Under that gospel, the citizen who thinks he sees that the commonwealth’s political clothes are worn out, and yet holds his peace and does not agitate for a new suit, is disloyal; he is a traitor. That he may be the only one who thinks he sees this decay, does not excuse him; it is his duty to agitate anyway, and it is the duty of the others to vote him down if they do not see the matter as he does.
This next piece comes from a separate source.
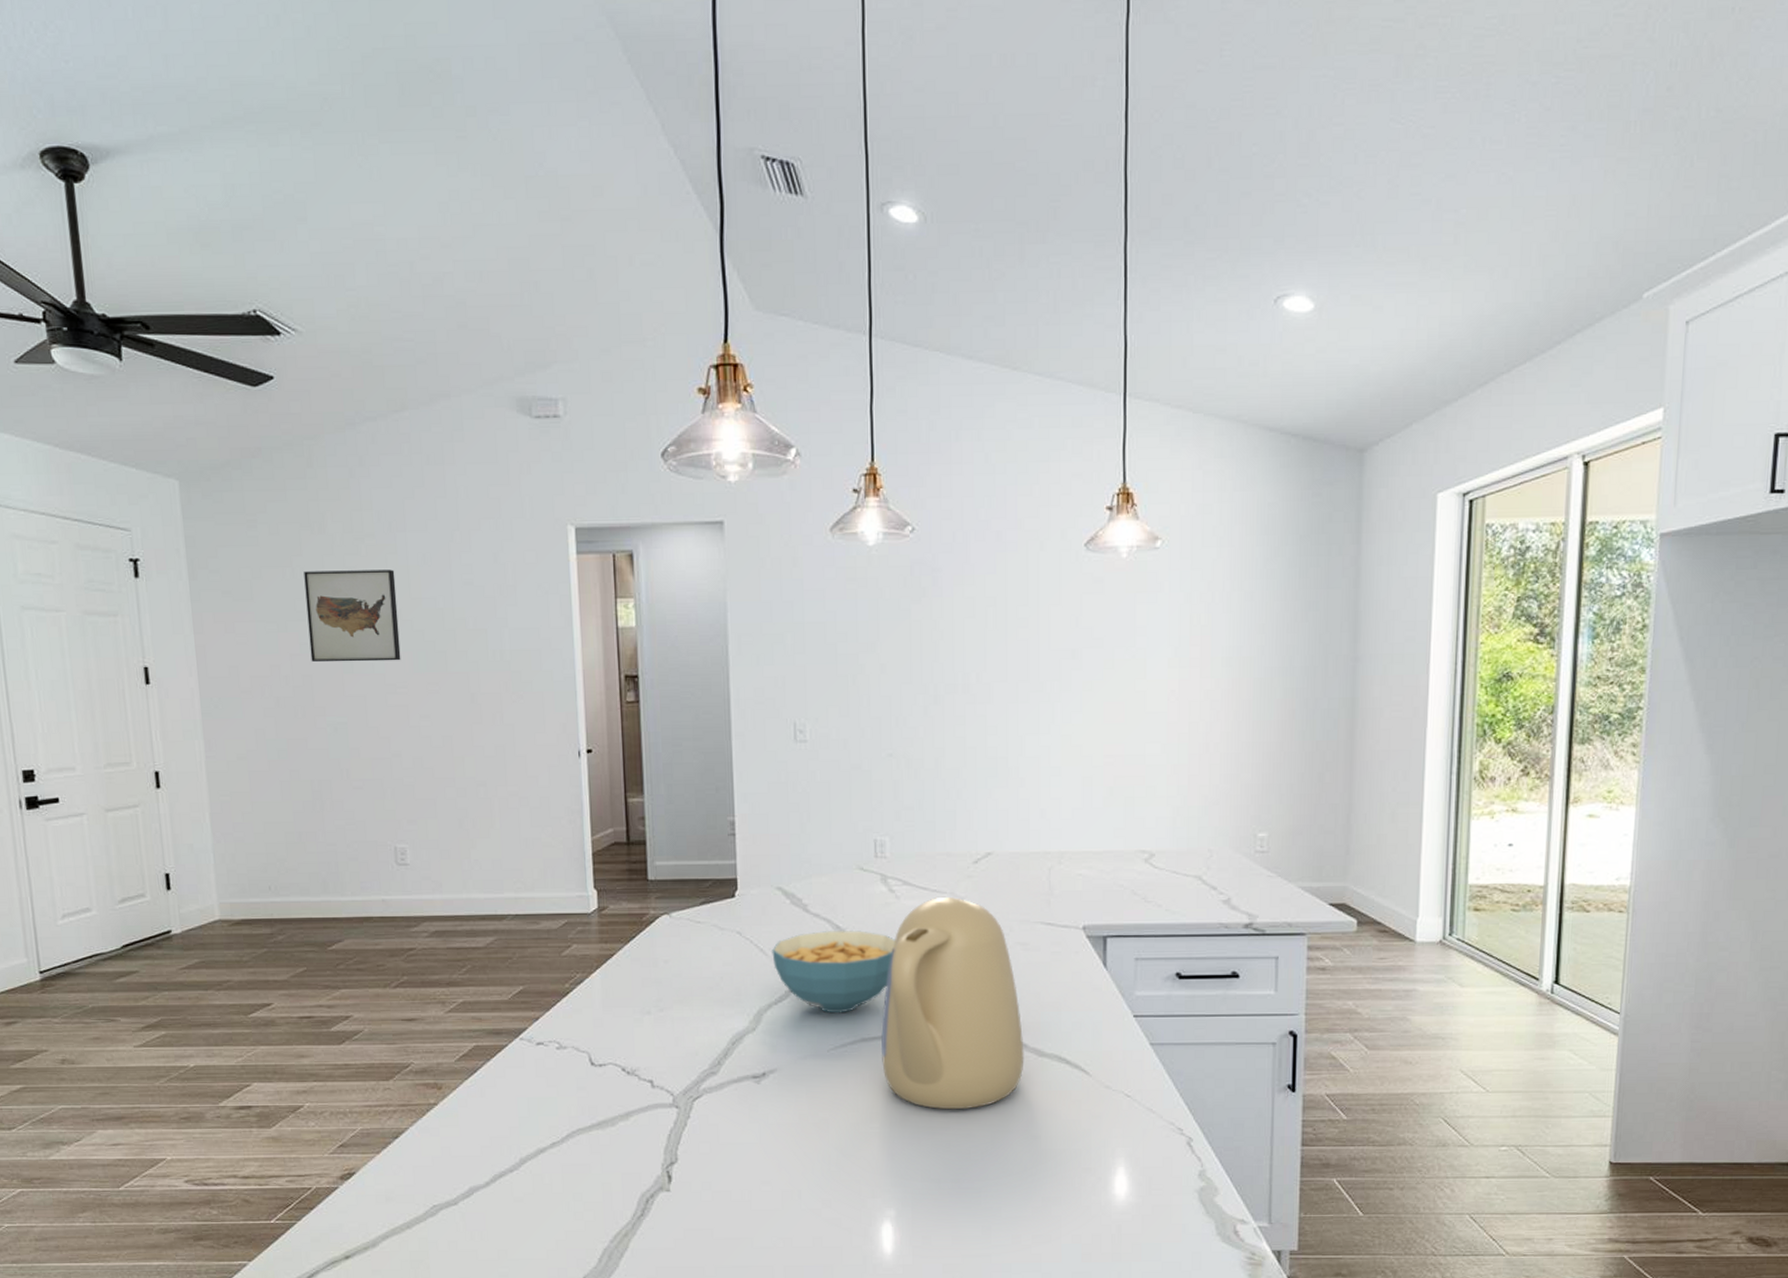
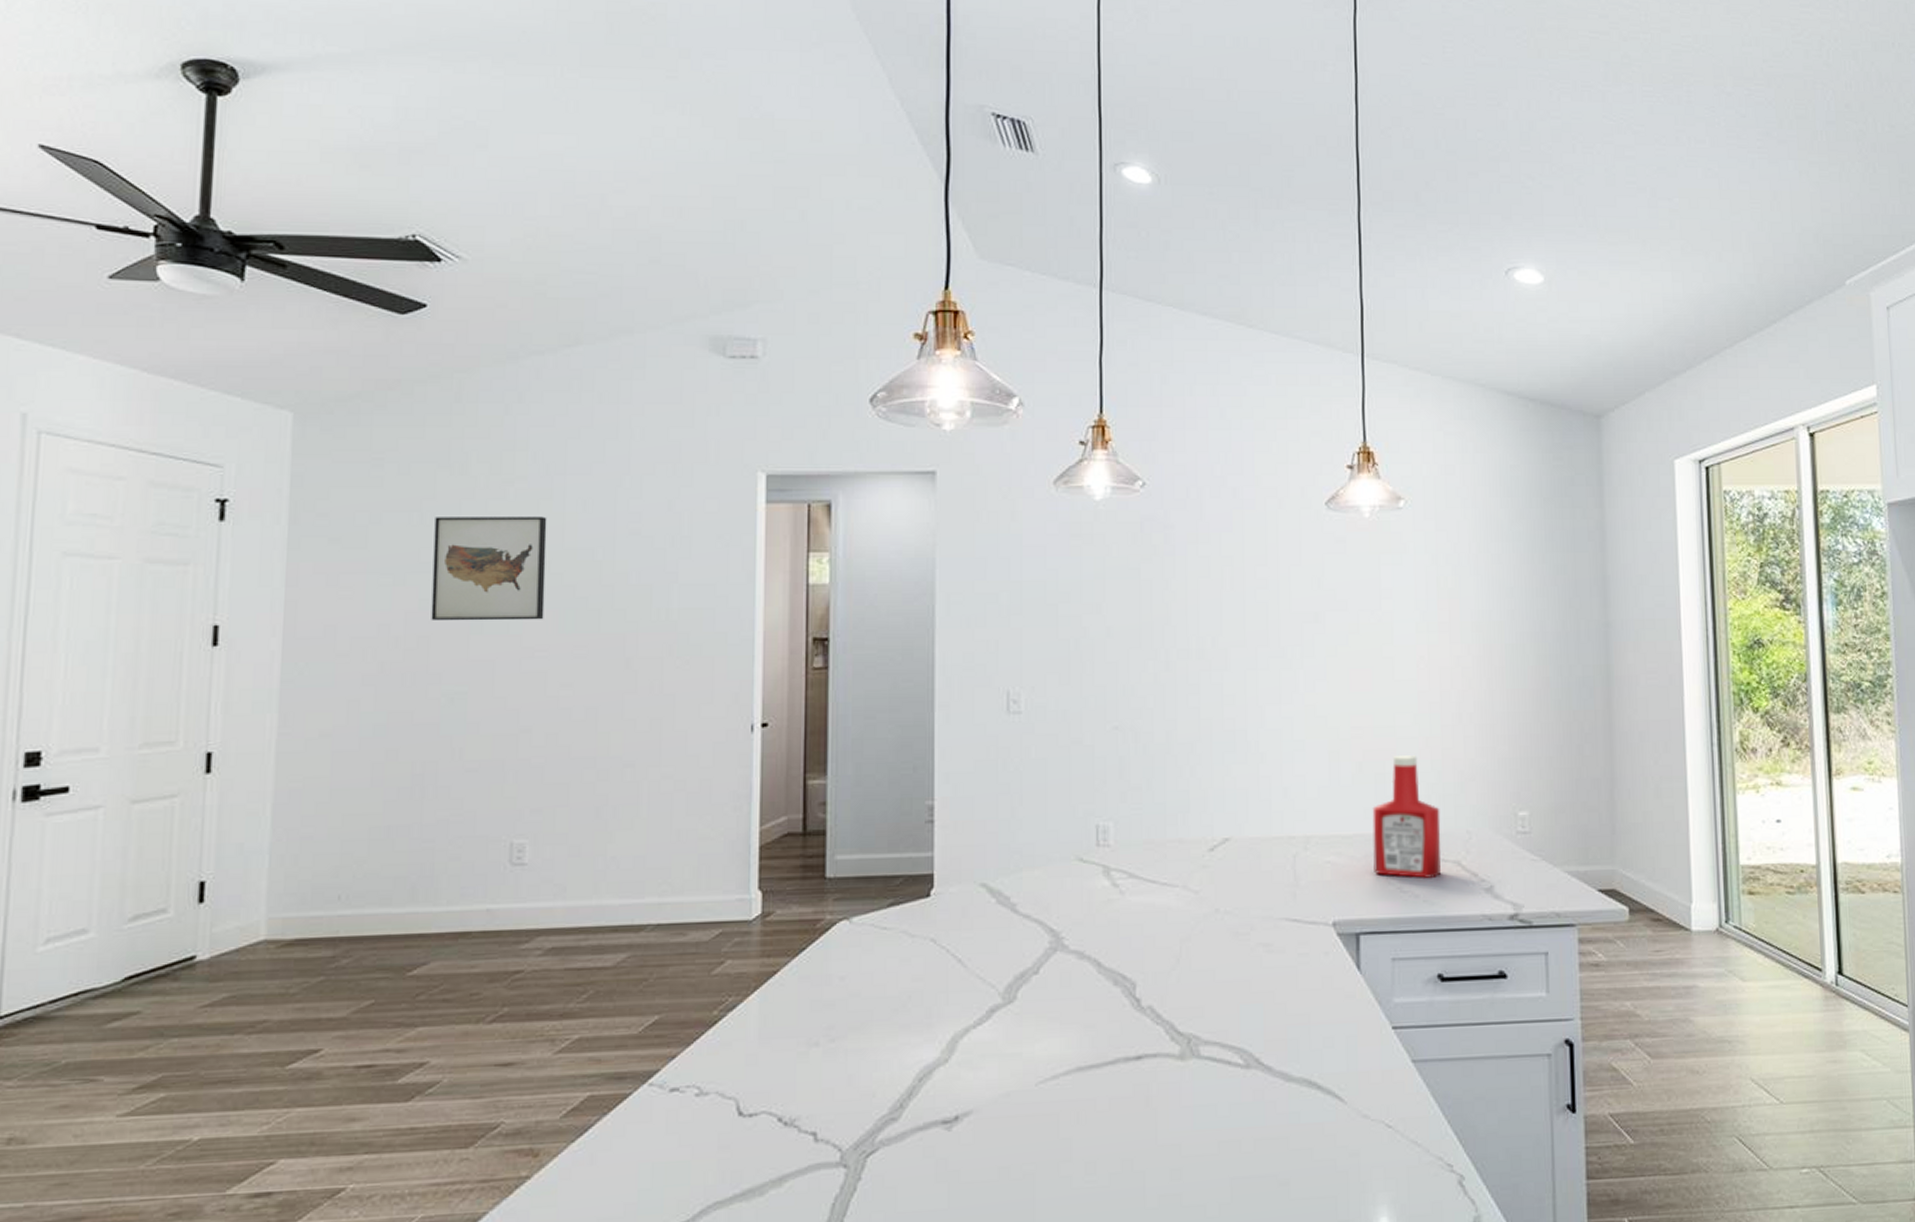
cereal bowl: present [772,930,896,1013] -> none [972,933,1120,1037]
kettle: present [881,896,1024,1110] -> none [1099,890,1269,1154]
ketchup bottle: none [1121,781,1184,890] -> present [1372,755,1441,878]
And now here I was, in a country where a right to say how the country should be governed was restricted to six persons in each thousand of its population. For the nine hundred and ninety-four to express dissatisfaction with the regnant system and propose to change it, would have made the whole six shudder as one man, it would have been so disloyal, so dishonorable, such putrid black treason. So to speak, I was become a stockholder in a corporation where nine hundred and ninety-four of the members furnished all the money and did all the work, and the other six elected themselves a permanent board of direction and took all the dividends. It seemed to me that what the nine hundred and ninety-four dupes needed was a new deal. The thing that would have best suited the circus side of my nature would have been to resign the Boss-ship and get up an insurrection and turn it into a revolution; but I knew that the Jack Cade or the Wat Tyler who tries such a thing without first educating his materials up to revolution grade is almost absolutely certain to get left. I had never been accustomed to getting left, even if I do say it myself. Wherefore, the “deal” which had been for some time working into shape in my mind was of a quite different pattern from the Cade-Tyler sort.
…I feel that I should note that I don’t endorse the idea that violent revolution is the correct response to oppression. But I thought that was a pretty powerfully written piece nonetheless.